Regardless of whether the murmurs about LeBron James leaving are true, Cleveland will be okay.

NBA: Finals-Cleveland Cavaliers at Golden State Warriors Kyle Terada-USA TODAY Sports

For almost two decades, the relevance of professional basketball in Cleveland has rested on one man: LeBron James. When James has played for the Cleveland Cavaliers, they’ve been good to extremely good. They’ve won an NBA championship. In the years immediately preceding his drafting, the team was bad. In the years that he left to play for the Miami Heat, the team was bad.

We still had fun, mind you. Kyrie Irving emerged as a Rookie of the Year and All-Star. The Cavs beat the odds on several occasions and became back-to-back NBA lottery champions. And the team found a way to stay in the news, signing Andrew Bynum and once holding a press conference in which Irving and Dion Waiters could make it clear that for real, they really liked each other, please stop asking them about it.

But it wasn’t particularly clear it was an organization going anywhere, and it was pretty clear that the impact of The Decision hung over the head of the team as they attempted to make moves in free agency, and in terms of perception of those who covered the league. Owner Dan Gilbert had reacted badly to LeBron leaving, and most people outside of Cleveland knew it. He later apologized to James when it became clear that it was possible a return might be possible, but the letter he wrote was posted on the team site for years.

The fans, too, reacted with a level of anger that was incomprehensible to people from places other than Cleveland. If you were from Northeast Ohio, if you had been a Cavs fan, if you were a Browns and Tribe fan, the anger and raw emotion came naturally. The Decision felt like a breaking point, or perhaps the bottom. It’s not excusing the hate that was directed at James. There were points where it crossed the line. The booing when he first came back as a member of the Heat made me uncomfortable. It was a vicious booing. It was visceral and it was honest. And that’s what scared me.


That was years and years ago. James is back. He hadn’t won a title his first go-round. He has now. Cleveland was a title-starved town filled with people who had died hard over and over and over again. Most of the time it happened it was a fumble or a trade or a drive or something of that sort. With James’s departure, it wasn’t just a bad break. It was a conscious choice, made by someone from the area who, many thought, should have known better. James isn’t from Cleveland and has made that clear.

After the return, and after an NBA title, Cleveland is no longer title-starved. No local athlete has ever owed Cleveland less than LeBron James. A town that simply doesn’t win championships won a championship in a sport in which the market you play in matters as much as any major sport save perhaps baseball.

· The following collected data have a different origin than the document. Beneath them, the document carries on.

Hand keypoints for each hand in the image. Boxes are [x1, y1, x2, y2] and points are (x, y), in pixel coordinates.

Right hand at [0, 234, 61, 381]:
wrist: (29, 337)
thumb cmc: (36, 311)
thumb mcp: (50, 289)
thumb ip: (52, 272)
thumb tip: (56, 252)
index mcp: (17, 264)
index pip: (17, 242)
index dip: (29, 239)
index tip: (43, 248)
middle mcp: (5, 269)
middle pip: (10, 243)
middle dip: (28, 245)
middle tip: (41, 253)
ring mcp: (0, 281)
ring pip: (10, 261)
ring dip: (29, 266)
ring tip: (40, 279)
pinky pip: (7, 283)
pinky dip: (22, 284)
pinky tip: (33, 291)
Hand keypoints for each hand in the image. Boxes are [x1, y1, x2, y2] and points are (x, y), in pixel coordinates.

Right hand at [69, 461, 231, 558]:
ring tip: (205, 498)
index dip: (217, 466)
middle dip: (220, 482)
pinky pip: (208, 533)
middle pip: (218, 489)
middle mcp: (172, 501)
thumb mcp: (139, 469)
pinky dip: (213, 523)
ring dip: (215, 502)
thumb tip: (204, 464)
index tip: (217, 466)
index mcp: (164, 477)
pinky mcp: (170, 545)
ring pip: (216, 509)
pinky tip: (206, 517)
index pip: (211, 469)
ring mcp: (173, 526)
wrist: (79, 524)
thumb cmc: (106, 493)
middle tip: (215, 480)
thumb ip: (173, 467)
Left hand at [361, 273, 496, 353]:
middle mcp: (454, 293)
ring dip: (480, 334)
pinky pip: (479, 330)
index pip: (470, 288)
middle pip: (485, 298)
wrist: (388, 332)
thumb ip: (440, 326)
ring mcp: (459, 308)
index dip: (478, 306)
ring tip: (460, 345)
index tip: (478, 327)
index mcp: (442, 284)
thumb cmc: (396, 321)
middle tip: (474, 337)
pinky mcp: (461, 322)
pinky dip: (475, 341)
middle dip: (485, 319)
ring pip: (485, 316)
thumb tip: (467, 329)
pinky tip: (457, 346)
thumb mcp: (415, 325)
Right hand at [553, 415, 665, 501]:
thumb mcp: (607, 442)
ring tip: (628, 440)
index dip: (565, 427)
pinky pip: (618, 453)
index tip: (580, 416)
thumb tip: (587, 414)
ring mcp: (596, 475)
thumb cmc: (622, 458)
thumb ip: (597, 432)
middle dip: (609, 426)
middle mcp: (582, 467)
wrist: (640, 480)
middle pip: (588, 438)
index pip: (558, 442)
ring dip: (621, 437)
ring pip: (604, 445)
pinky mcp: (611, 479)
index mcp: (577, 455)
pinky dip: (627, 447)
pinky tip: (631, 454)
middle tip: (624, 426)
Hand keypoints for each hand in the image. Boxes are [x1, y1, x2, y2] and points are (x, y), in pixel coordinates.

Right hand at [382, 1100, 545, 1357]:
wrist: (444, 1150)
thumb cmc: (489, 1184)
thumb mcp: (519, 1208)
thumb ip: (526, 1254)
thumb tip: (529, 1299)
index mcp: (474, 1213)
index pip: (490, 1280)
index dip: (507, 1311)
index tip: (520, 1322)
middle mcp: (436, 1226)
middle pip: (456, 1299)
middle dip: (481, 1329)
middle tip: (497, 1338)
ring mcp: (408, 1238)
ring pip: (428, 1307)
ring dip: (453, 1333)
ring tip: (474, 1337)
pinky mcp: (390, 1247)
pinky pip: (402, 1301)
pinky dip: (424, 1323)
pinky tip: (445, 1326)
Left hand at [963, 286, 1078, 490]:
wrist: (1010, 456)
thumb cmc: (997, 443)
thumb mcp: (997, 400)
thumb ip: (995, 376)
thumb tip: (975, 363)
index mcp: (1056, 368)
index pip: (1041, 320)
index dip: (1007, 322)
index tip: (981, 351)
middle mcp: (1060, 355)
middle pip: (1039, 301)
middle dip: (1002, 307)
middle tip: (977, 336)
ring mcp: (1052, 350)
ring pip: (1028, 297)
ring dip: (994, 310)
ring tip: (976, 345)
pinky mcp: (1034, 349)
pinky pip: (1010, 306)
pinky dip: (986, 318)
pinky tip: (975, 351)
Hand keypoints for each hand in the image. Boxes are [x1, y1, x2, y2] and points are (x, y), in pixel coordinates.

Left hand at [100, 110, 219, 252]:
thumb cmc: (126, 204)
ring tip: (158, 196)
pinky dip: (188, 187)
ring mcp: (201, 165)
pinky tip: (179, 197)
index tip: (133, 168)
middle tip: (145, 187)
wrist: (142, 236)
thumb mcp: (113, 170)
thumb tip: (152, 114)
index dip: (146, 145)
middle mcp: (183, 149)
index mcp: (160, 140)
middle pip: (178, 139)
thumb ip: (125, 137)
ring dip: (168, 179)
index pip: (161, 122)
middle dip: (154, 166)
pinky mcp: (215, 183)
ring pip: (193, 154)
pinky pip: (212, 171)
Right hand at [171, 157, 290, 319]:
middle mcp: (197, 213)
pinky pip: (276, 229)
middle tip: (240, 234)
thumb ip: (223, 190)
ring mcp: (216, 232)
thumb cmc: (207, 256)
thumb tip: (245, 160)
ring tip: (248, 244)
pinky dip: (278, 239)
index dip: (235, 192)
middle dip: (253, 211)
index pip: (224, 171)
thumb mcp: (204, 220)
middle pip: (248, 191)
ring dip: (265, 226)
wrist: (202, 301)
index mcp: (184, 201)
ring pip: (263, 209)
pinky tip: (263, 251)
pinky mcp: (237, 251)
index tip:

It’s possible, and perhaps even likely, that James will spend the rest of his playing days in Cleveland. He has said he didn’t want to switch teams again. His family seems to be comfortable and happy being close to home. He has a team that is likely to be the best in the Eastern Conference as long as he’s healthy and effective. But the whispers are growing that Los Angeles is appealing, and I’ve heard them myself.

He has a small but growing acting career. He has worked as a producer and developed television concepts. His friends have been slowly building an empire with a reach that goes well beyond Ohio and involves much more than basketball. James has won three NBA titles, won multiple MVP’s and should have won more. He won in Miami, he’s won in Cleveland. He might not be able to climb the mountain that is the Kevin Durant-led Golden State Warriors. You get the sense that he doesn’t have much left to prove to himself when it comes to basketball. Who can blame him?

The Cavs would have a tough time recovering from James leaving again. But the reaction this time, I would hope, wouldn’t be anger. Cleveland fans climbed the mountain with LeBron James. The banner in the building proves it. If he chooses to climb another one without us, he’ll still get a Cleveland statue and his number lifted to the rafters. And his first time back at Quicken Loans Arena, I would hope he’d get a lot of cheers.